Page images and extracted text:
____
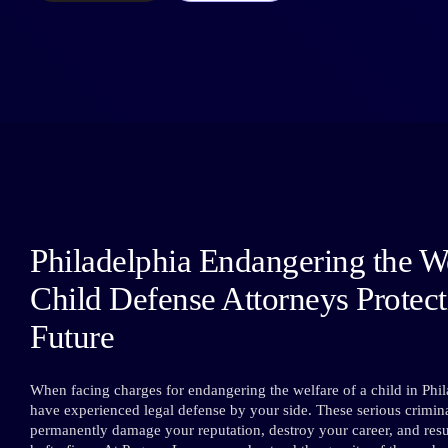
Philadelphia Endangering the We
Child Defense Attorneys Protec
Future
When facing charges for endangering the welfare of a child in Phila
have experienced legal defense by your side. These serious crimina
permanently damage your reputation, destroy your career, and result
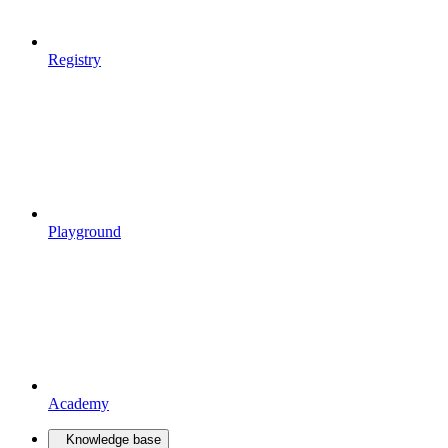
Registry
Playground
Academy
Knowledge base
____
● Task details:
Quote all of the entries word for word, omitting any pictures.

● Final answer:
Philadelphia Endangering the We
Child Defense Attorneys Protec
Future
When facing charges for endangering the welfare of a child in Phila
have experienced legal defense by your side. These serious crimina
permanently damage your reputation, destroy your career, and result
Registry
Playground
Academy
Knowledge base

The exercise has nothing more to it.